Trading with direct market access (or DMA) enables you to place your orders direct with the exchange through a broker. Which means instead of having to buy at the offer (the higher price) and sell at the bid (the lower price) you can be the bid and be the offer.
So you work limits and buy at the lower price and sell at the higher price.
Of course this is only the case if there is a seller willing to hit the bid or a buyer willing to lift the offer with market orders.
If you are trading with spread betting without DMA then you will have to buy/sell at your spread betting brokers quoted prices. As the broker will widen the market spread to incorporate commission.
With DMA trading you work a limit at a price and your order is in the market, so you are filled at your price when it trades. Brokers will add a commission on the trade when you buy and sell.
It’s basically a preference thing really. Spread betting has the advantage of being neat and tidy. You see a price, you deal and that’s that. No tax, commission or admin. You just work your profit and loss from your buy and sell price.

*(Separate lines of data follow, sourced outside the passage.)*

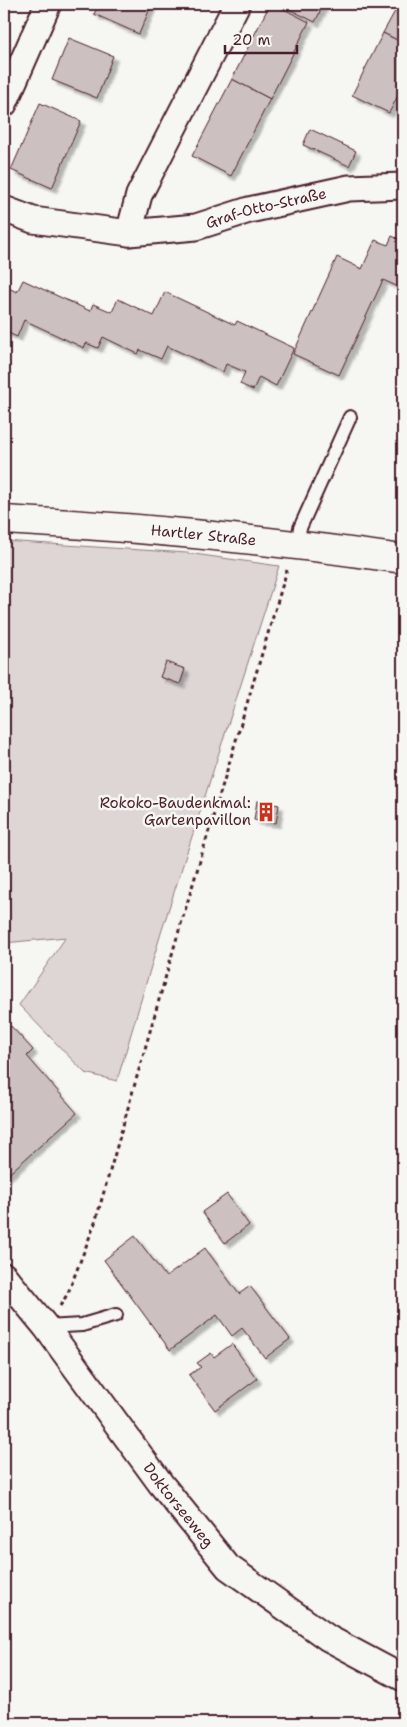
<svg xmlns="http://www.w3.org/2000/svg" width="407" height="1727" font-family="'Shantell Sans',sans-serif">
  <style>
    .green { fill: #ddd6d5; stroke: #947a80 }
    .building { fill: #ccc1c0; stroke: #4a1f2b; filter: url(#shadow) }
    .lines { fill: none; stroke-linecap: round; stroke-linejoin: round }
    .service-casing { stroke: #4a1f2b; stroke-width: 16 }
    .minor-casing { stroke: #4a1f2b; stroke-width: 29 }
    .secondary-casing { stroke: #4a1f2b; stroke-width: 31 }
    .path { stroke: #4a1f2b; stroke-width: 3; stroke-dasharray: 4 4; stroke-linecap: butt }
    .service { stroke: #f6f6f2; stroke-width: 12 }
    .minor { stroke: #f6f6f2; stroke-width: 25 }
    .secondary { stroke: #f6f6f2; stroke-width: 28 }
    .labels { text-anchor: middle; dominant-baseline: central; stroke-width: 5; stroke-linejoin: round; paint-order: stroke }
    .street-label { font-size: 15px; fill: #4a1f2b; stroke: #f6f6f2 }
    .poi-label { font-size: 15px; fill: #4a1f2b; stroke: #f6f6f2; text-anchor: end }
  </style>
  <defs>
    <filter id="shadow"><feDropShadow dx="4.5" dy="4.5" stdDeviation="1" flood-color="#0004"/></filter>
  </defs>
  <rect width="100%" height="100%" fill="#f6f6f2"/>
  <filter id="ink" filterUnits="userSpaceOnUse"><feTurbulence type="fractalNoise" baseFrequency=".02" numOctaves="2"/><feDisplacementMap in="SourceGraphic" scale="10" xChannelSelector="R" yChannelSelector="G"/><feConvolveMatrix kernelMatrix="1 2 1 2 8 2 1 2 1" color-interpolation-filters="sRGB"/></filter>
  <g filter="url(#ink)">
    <!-- green -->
    <polygon class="green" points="4,541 187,553 279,566 161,933 117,1081 85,1073 19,1005 66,937 4,943"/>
    <!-- building -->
    <g class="building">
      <polygon points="99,4 152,4 139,34 94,14"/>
      <polygon points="270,4 274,4 309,22 270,99 232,79"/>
      <polygon points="279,4 324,4 315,22"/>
      <polygon points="399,4 403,4 403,43 383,33"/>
      <polygon points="383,33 403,43 403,86 389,113 352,95"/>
      <polygon points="69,38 113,56 97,98 52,80"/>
      <polygon points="232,79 270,99 231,176 192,156"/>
      <polygon points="40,103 81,121 52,188 11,170"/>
      <polygon points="310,129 356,151 349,166 303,145"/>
      <polygon points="392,236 403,241 403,289 383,280 339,375 293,354 337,257 362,269 375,240 388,245"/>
      <polygon points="23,280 90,311 93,304 112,312 118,299 154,316 165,292 235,325 237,321 294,348 276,386 259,377 253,390 240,384 245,372 226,364 223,372 167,346 161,359 140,350 138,354 103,337 98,348 86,343 84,348 24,320 17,337 4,331 4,286 17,292"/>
      <polygon points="166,662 185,669 180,684 160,677"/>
      <polygon points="257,801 279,805 276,823 254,820"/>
      <polygon points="11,1026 33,1050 27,1056 77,1113 4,1178 4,1033"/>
      <polygon points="227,1194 249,1225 225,1243 202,1212"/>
      <polygon points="135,1236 166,1277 205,1248 239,1294 250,1286 290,1339 265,1358 242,1328 232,1336 217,1315 170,1350 104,1260"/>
      <polygon points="232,1344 257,1379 215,1410 189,1375 201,1367 197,1363 211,1353 214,1357"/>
    </g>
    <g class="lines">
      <defs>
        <g id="service">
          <polyline points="297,544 300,528 350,417"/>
          <polyline points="46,1327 82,1325 116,1315"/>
        </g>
        <g id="minor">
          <polyline points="4,104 48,4"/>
          <path id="s1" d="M 4,209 L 33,220 L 129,233 L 196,227 L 249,210 L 349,188 L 403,186"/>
          <polyline points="129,233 139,195 237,4"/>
          <path id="s2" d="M 4,1276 L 46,1327 L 161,1484 L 228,1567 L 328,1638 L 403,1678"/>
        </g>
        <g id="secondary">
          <path id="s3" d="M 4,520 C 138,527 271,540 403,559"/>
        </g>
      </defs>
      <!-- service casing -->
      <use href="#service" class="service-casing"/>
      <!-- minor casing -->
      <use href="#minor" class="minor-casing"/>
      <!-- secondary casing -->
      <use href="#secondary" class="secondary-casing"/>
      <!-- path -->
      <polyline class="path" points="60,1306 68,1293 95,1223 175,944 287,570"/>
      <!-- service -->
      <use href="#service" class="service"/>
      <!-- minor -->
      <use href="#minor" class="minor"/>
      <!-- secondary -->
      <use href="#secondary" class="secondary"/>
    </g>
  </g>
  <!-- icons -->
  <defs>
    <symbol id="building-bare" viewBox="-9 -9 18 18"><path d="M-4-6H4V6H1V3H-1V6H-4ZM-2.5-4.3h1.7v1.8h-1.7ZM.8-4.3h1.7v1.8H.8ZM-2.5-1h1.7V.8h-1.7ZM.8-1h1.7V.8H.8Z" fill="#c8321e" stroke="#f6f6f2" stroke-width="2.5" paint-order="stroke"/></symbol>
  </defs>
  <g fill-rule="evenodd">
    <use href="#building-bare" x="252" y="798" width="28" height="28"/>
  </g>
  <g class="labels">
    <!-- street labels -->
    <g class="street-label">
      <text stroke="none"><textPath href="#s1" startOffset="268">Graf-Otto-Straße</textPath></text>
      <text stroke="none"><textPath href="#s3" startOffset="200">Hartler Straße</textPath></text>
      <text stroke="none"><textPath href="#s2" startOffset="288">Doktorseeweg</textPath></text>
    </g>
    <!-- poi labels -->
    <g class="poi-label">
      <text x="251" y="803">Rokoko-Baudenkmal:<tspan x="251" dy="17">Gartenpavillon</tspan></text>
    </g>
  </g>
  <!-- margin -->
  <rect width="407" height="1727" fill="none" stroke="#f6f6f2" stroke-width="20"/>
  <rect x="10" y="10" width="387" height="1707" fill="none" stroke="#4a1f2b" stroke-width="2" filter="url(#ink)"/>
  <!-- scale -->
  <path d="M225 45v8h72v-8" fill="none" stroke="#4a1f2b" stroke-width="2.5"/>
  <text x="232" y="45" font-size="15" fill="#4a1f2b" stroke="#f6f6f2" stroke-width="4" paint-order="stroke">20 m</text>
</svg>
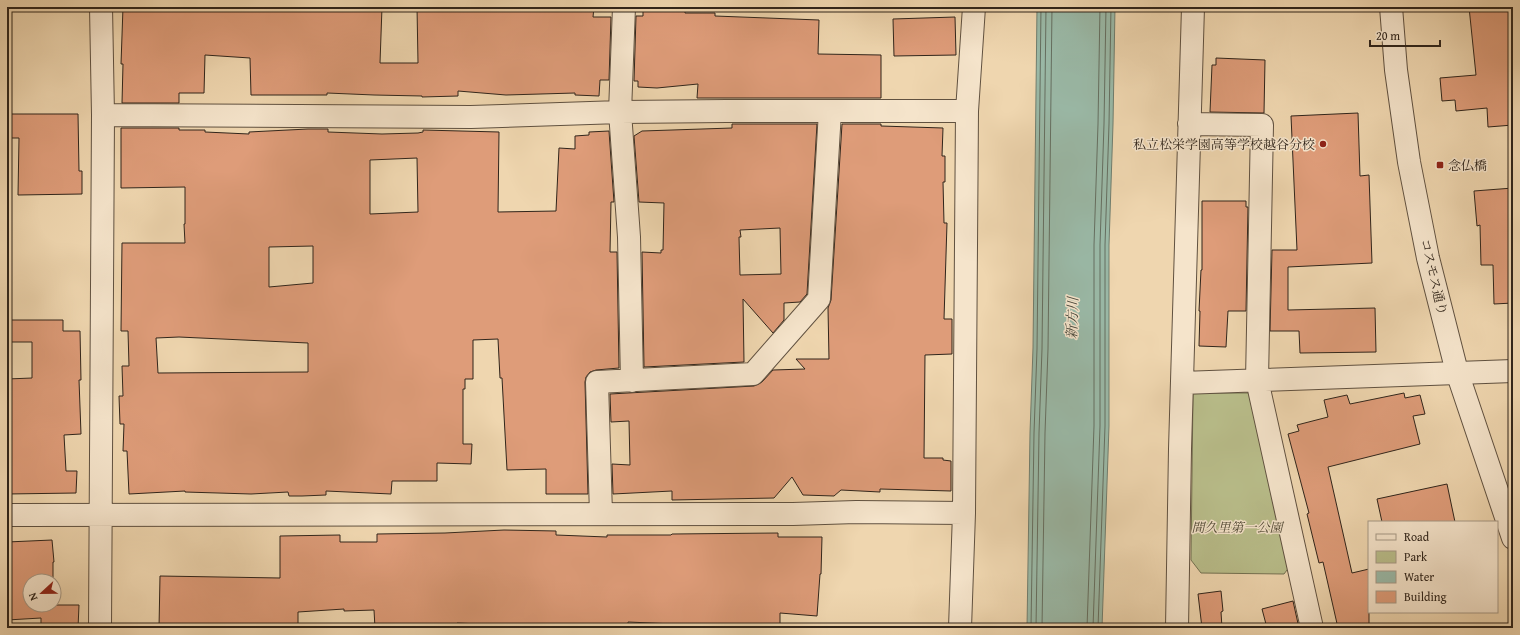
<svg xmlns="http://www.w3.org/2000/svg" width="1520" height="635" font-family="'Gentium Book Plus','Noto Serif JP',serif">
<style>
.green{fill:#b9be8b;stroke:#747253}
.water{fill:#9ab9a7;stroke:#707e6f}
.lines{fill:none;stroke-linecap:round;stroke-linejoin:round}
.shore{stroke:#656f61;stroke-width:1}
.building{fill:#de9c79;stroke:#30251b;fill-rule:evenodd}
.minor-casing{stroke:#605140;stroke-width:24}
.tertiary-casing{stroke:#605140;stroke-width:24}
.minor{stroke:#f5e4cb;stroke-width:22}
.tertiary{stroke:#f5e4cb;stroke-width:22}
.poi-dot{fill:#8f2418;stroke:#f5e4cb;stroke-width:1.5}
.labels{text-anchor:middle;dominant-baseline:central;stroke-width:3;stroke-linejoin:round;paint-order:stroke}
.poi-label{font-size:13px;fill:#30251b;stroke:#f5e4cb;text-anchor:end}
.street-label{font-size:13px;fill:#30251b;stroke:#f5e4cb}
.park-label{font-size:13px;font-style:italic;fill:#524b37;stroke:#f5e4cb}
.water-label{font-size:14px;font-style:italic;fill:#4a4a3e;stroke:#f5e4cb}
</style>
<rect width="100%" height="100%" fill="#efd6af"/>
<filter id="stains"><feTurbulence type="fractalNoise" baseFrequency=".005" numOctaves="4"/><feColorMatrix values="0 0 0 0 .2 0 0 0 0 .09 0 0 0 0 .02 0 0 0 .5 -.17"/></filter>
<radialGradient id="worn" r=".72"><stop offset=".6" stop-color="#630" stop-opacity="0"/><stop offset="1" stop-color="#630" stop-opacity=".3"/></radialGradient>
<path class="green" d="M1193,393h59l41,169 -9,12 -83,-1 -10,-13z"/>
<path class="water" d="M1037,7h78l-2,117 -4,121v181l-7,202h-75l3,-195 3,-85z"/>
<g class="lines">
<path class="shore" d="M1031,628l3,-195 3,-84 4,-342
M1036,628l3,-195 3,-84 4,-342
M1042,628l3,-195 3,-84 4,-342
M1087,628l7,-202v-181l4,-121 2,-117
M1093,628l7,-202v-181l4,-121 2,-117
M1098,628l7,-202v-181l4,-121 2,-117"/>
</g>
<path class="building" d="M123,7h259l-2,56h38l-1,-56h44v3h46v-3h87l-1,10h18l-2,63h-9l-1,16 -24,-1v-2l-69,2 -48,-4v5l-36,1v-1l-48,-1 -47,-2v2h-76l-1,-37 -45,-3 -1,38h-25v10h-57l1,-39h-2z
M643,7h42v6h30v3l104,4 -1,34 63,1v43h-184l1,-14 -41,4 -19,-1v-6h-4l2,-65h7z
M1469,7h44v118l-25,2 -1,-19 -31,3 -1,-11 -13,1 -2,-23 36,-3z
M955,17l1,38 -62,1 -1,-37z
M1216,58l49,2 -1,53 -54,-1 2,-47h4z
M1358,113l2,63 9,-1 3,88 -84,4v43l87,-2 1,44 -76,1 -1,-22h-29l2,-81h25l-6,-134z
M7,114h71l1,57h3v23l-64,1 1,-57h-12z
M732,124h85l-10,170 -7,8 -16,1v17l-11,13 -30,-34 1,63 -100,5 -2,-115 19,1v-3h2l1,-47 -25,-1 -5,-66 8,-5 90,-3zM780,228l1,46 -41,1 -1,-38h2l-1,-7z
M842,124h39v2l62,2 -1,28h3v26h-2l1,41h3l-3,96h8v35l-27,1 -1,103h19v2l8,1v30l-71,-2v3l-39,-2 -7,6 -31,-1 -11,-18 -18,21 -102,2v-9l-59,3 -1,-30 18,1 -1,-44 -18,1 -1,-28 144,-8 8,-4 11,-12 32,-1 -9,-10h33l-1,-51 3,-8z
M121,128h58v2h26v2l44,2v-2l59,-3h20v3l54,2 36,-1 5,-1v-2l76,2 -1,80 58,-1 3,-63 16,1v-13l14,-1v-3l20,-1 5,71h-3l-1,50h7l2,116 -23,2 -6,2 -4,5 -1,5 3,112h-42v-25l-39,1 -5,-92h-2l-2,-39 -25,1v39h-8v10h-2v55h9l-1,20 -34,-1v18h-45l-1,13 -65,-3v4l-24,1h-13l-1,-4 -37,2 -66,-2v-1l-56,3 -2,-43h-4l1,-27h-4l-1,-28h4l-1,-30h7l-1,-35h-7l1,-88h63l-1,-19h1v-37l-64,1zM417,158l1,54 -48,2v-54zM313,246v37l-44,4v-40zM179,337l129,6v29l-150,1 -2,-35z
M1513,188v115l-19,1 -1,-39h-12l-1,-40 -3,1 -3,-35z
M1202,201h44v6h2l-2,104h-18l-2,36 -27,-1 1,-35h-1l2,-41h1z
M7,320h56v11h17l1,49h-2l2,54 -17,1 2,36h11l-1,22 -69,1v-115l25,-1v-36h-25z
M1404,393l1,5 15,-3 5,19 -12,2 7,28 -92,23 24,106 17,-4v59h-31l-15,-66 -4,1 -12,-49 2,-1 -21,-79 11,-3 -2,-6 31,-8 -4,-17 23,-5 3,9z
M1447,484l8,38h-73l-5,-23z
M504,530l52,1v4l51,2v-2h64l1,-1 106,-1v4h44l-1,37h-1l-3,42 -37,-3v11l-25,1v3h-81v-4l-46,-2v6h-125v-3l-46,-2v5h-82l-1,-18 -30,1v-2l-46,3v16h-139l1,-52 120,2v-42l60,-1v7h37v-8l68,-1z
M52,540l2,22h-1v19h-23v24h49l-1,23h-37v-10l-34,2v-78z
M1221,591l2,20 -2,1 1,16h-20l-4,-34z
M1293,601l6,27h-32l-5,-19z"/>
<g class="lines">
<defs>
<path id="minor" d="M624,7l-4,105 9,125 3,144
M103,115l368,2 149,-5 107,-1h240
M1189,124l73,1 -5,255 55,248
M1182,383l331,-12
M601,514l-4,-132 156,-8 66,-75 11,-188
M7,515l786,-1 63,-2 108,1
M100,628l3,-513 -2,-108
M960,628l4,-115 3,-402 7,-104
M1177,628l3,-179 13,-442"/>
<path id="tertiary" d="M1391,7l5,63 13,92 19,96 29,114 56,166"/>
</defs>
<use href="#minor" class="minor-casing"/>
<use href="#tertiary" class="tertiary-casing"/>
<use href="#minor" class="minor"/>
<use href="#tertiary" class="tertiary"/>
</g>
<g class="poi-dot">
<circle cx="1323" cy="144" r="4"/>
<rect x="1436" y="161" width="8" height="8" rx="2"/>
</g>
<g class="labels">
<g class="poi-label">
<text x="1315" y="144">私立松栄学園高等学校越谷分校</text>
<text x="1448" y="165" text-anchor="start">念仏橋</text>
</g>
<g class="street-label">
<text transform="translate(1434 277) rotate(77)">コスモス通り</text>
</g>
<g class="park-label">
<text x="1237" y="527">間久里第一公園</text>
</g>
<g class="water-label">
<text transform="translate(1072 318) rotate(-88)">新方川</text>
</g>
</g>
<rect width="1520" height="635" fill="none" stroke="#efd6af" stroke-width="24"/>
<rect x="8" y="8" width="1504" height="619" fill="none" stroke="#30251b" stroke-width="2"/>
<rect x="12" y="12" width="1496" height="611" fill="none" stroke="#30251b"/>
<rect x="1368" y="521" width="130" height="92" fill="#f5e4cb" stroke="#a69885"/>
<rect x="1376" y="534" width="20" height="6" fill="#f5e4cb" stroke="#a69885"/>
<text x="1404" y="541" font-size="12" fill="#30251b">Road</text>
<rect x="1376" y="551" width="20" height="12" fill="#b9be8b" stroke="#a69885"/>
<text x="1404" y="561" font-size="12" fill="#30251b">Park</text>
<rect x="1376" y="571" width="20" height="12" fill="#9ab9a7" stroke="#a69885"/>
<text x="1404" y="581" font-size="12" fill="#30251b">Water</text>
<rect x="1376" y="591" width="20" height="12" fill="#de9c79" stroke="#a69885"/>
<text x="1404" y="601" font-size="12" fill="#30251b">Building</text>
<g transform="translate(42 593) rotate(248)"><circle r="19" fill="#f5e4cb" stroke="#a69885"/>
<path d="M0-3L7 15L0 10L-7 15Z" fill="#8f2418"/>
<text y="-6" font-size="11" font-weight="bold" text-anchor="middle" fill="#30251b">N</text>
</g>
<path d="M1370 40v6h70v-6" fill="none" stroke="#30251b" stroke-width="2"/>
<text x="1376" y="40" font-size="12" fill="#30251b" stroke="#f5e4cb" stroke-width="3" paint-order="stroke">20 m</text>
<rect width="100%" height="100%" filter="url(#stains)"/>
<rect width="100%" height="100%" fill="url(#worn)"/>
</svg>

DMA CFDs are for when you have a big account and work big orders or are trading on a high frequency basis.
If that’s the case then your trading strategy requires you to be inside the bid/offer spread. So the better price of your fills will be lower than the cost of your commission.
Unlike spread betting tough you will have to pay tax on gains with DMA CFDs but if your account is big enough to warrant trading with DMA CFDs then you will probably be doing it in a tax efficient manner.